Bird of a feather, or wearer of leather? (Jan. 29)
Sunday, January 31, 2010By Chuck Doud
The Madera Tribune
I’ve been reading about the new dinosaur found in China that may have had orange and yellow feathers. The scientists who say this was the dinosaur’s color actually haven’t seen any feathers on the Sinosauropteryx, which was found in China. Rather, they have stared at it through an electron microscope, and say they see signs of the colors.
This dinosaur was about three feet long, and if it did, indeed, have feathers, it would have looked like a big long-tailed duck with sharp teeth.

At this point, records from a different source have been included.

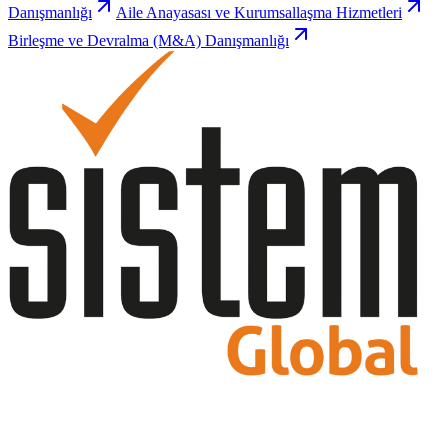
Danışmanlığı
Aile Anayasası ve Kurumsallaşma Hizmetleri
Birleşme ve Devralma (M&A) Danışmanlığı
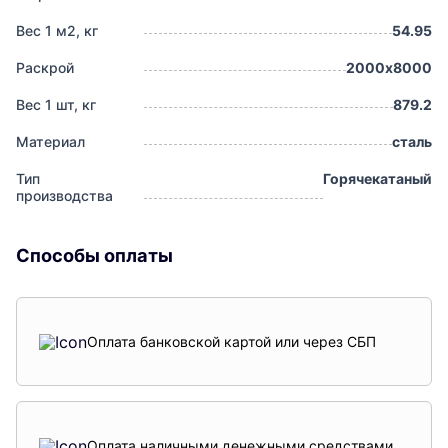
Вес 1 м2, кг
54.95
Раскрой
2000х8000
Вес 1 шт, кг
879.2
Материал
сталь
Тип
Горячекатаный
производства
Способы оплаты
Оплата банковской картой или через СБП
Оплата наличными денежными средствами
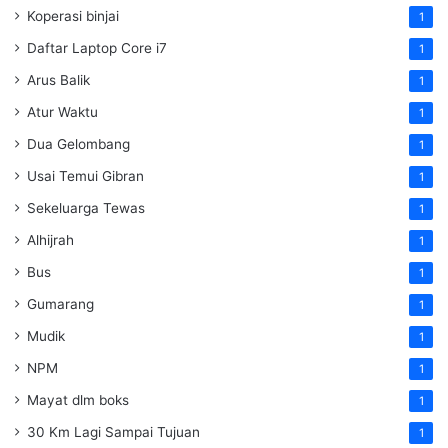
Koperasi binjai
1
Daftar Laptop Core i7
1
Arus Balik
1
Atur Waktu
1
Dua Gelombang
1
Usai Temui Gibran
1
Sekeluarga Tewas
1
Alhijrah
1
Bus
1
Gumarang
1
Mudik
1
NPM
1
Mayat dlm boks
1
30 Km Lagi Sampai Tujuan
1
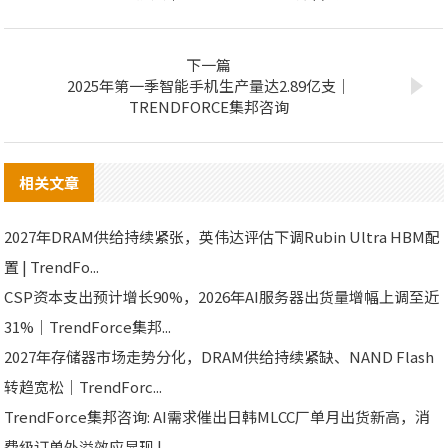
下一篇
2025年第一季智能手机生产量达2.89亿支｜
TRENDFORCE集邦咨询
相关文章
2027年DRAM供给持续紧张，英伟达评估下调Rubin Ultra HBM配
置 | TrendFo...
CSP资本支出预计增长90%，2026年AI服务器出货量增幅上调至近
31%｜TrendForce集邦...
2027年存储器市场走势分化，DRAM供给持续紧缺、NAND Flash
转趋宽松｜TrendForc...
TrendForce集邦咨询: AI需求催出日韩MLCC厂单月出货新高，消
费级订单外溢效应显现 | ...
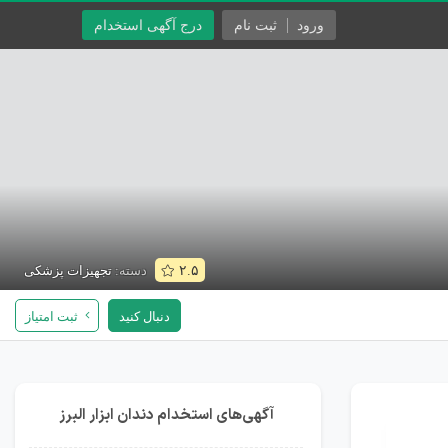
ورود
ثبت نام
درج آگهی استخدام
دسته:
تجهیزات پزشکی
۲.۵
دنبال کنید
ثبت امتیاز
آگهی‌های استخدام دندان ابزار البرز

I’m glad those dinosaurs don’t exist any more. Our cat likes to stalk the blue jay that lives in our back yard, and I would imagine she would get a kick out of stalking an even bigger bird.
Momentarily, that is, until the bird had the cat for lunch.

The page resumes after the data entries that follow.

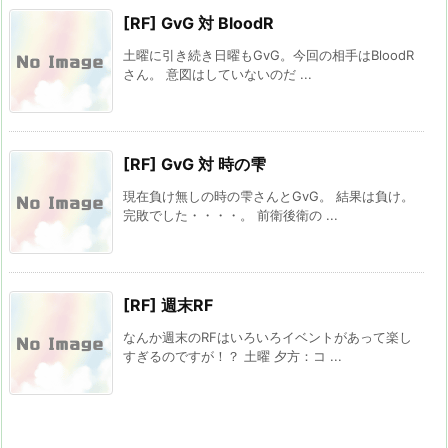
[RF] GvG 対 BloodR
土曜に引き続き日曜もGvG。今回の相手はBloodR
さん。 意図はしていないのだ ...
[RF] GvG 対 時の雫
現在負け無しの時の雫さんとGvG。 結果は負け。
完敗でした・・・・。 前衛後衛の ...
[RF] 週末RF
なんか週末のRFはいろいろイベントがあって楽し
すぎるのですが！？ 土曜 夕方：コ ...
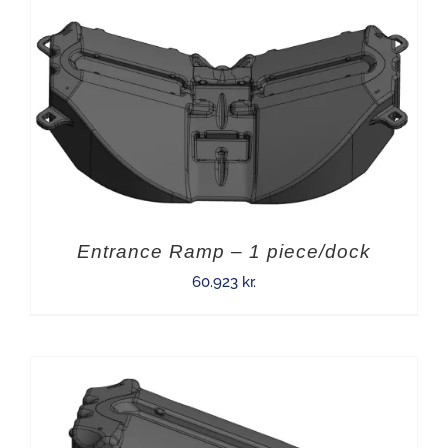
Entrance Ramp – 1 piece/dock
60.923
kr.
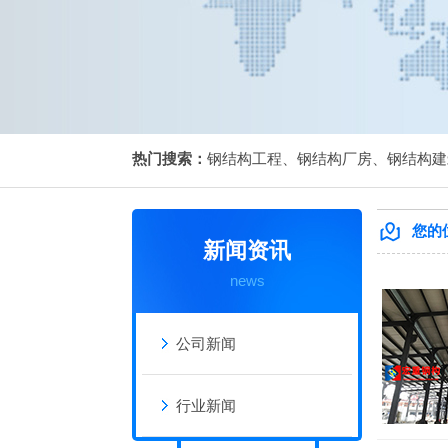
热门搜索：
钢结构工程
、
钢结构厂房
、
钢结构建
您的
新闻资讯
news
公司新闻
行业新闻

When our cat stalks the blue jay, she hunkers down and tries to sneak around behind the bird, moving among bushes in the flower beds so the bird can’t see her. Or at least that is what she thinks. The bird has its eye on the cat at all times, but appears to be looking somewhere else. Birds have eyes in the sides of their heads, and only have to turn their heads a little bit to see big, overfed black-and-white cats lumbering up behind them like cement trucks.
Just as the cat springs, the bird flits away — laughing, I would imagine. The dinosaur would not laugh, though. It would be burping, having just had a nice cat hors d’ouerve.

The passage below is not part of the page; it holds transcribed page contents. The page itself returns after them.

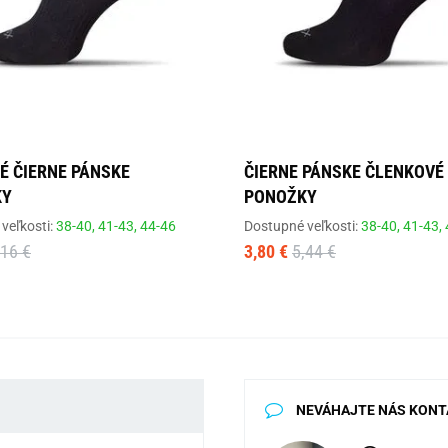
É ČIERNE PÁNSKE
ČIERNE PÁNSKE ČLENKOVÉ
KY
PONOŽKY
veľkosti:
38-40,
41-43,
44-46
Dostupné veľkosti:
38-40,
41-43,
,16 €
3,80 €
5,44 €
NEVÁHAJTE NÁS KONT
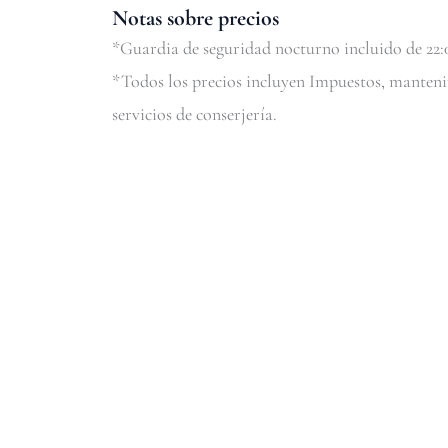
Notas sobre precios
*Guardia de seguridad nocturno incluido de 22:0
*Todos los precios incluyen Impuestos, manteni
servicios de conserjería.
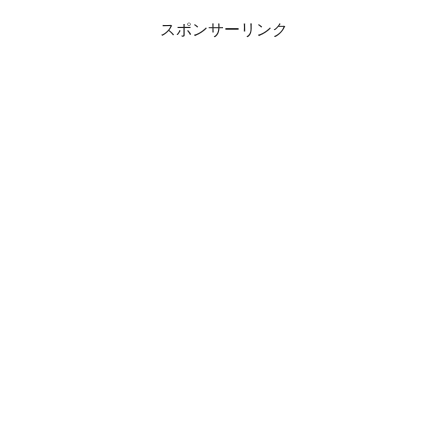
スポンサーリンク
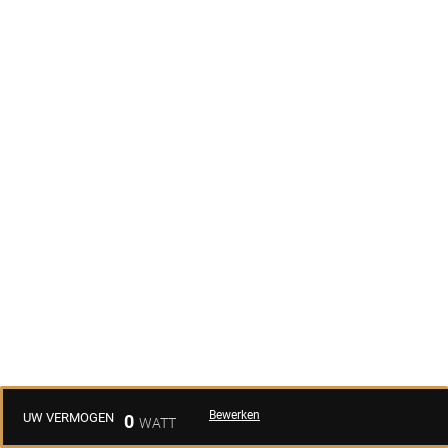
Bewerken
UW VERMOGEN
0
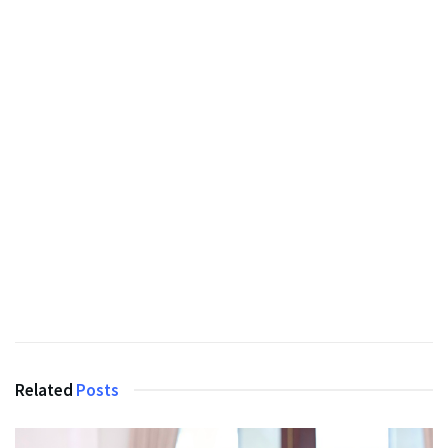
Related
Posts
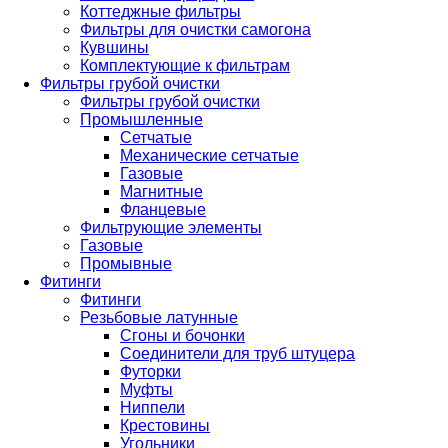
Коттеджные фильтры
Фильтры для очистки самогона
Кувшины
Комплектующие к фильтрам
Фильтры грубой очистки
Фильтры грубой очистки
Промышленные
Сетчатые
Механические сетчатые
Газовые
Магнитные
Фланцевые
Фильтрующие элементы
Газовые
Промывные
Фитинги
Фитинги
Резьбовые латунные
Сгоны и бочонки
Соединители для труб штуцера
Футорки
Муфты
Ниппели
Крестовины
Угольники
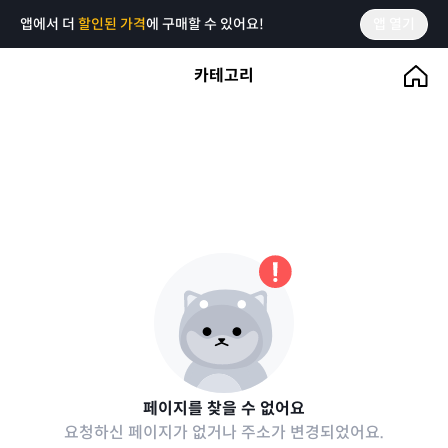
앱에서 더
할인된 가격
에 구매할 수 있어요!
앱 열기
카테고리
페이지를 찾을 수 없어요
요청하신 페이지가 없거나 주소가 변경되었어요.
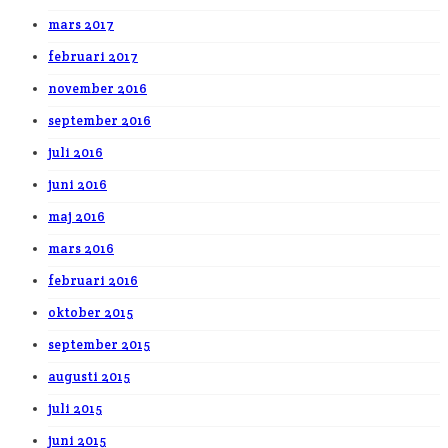
mars 2017
februari 2017
november 2016
september 2016
juli 2016
juni 2016
maj 2016
mars 2016
februari 2016
oktober 2015
september 2015
augusti 2015
juli 2015
juni 2015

Not all scientists agree that the 125 million-year-old Sinosauropteryx had feathers. The feather idea has taken hold over the past few years, but a lot of scientists still think the dinos wore leather, sort of like gangsters, and don’t resemble birds in any way.
I wonder if scientists of the future will think cats had feathers. If cats did have feathers, it would make it easier for them to sneak up on birds, don’t you think?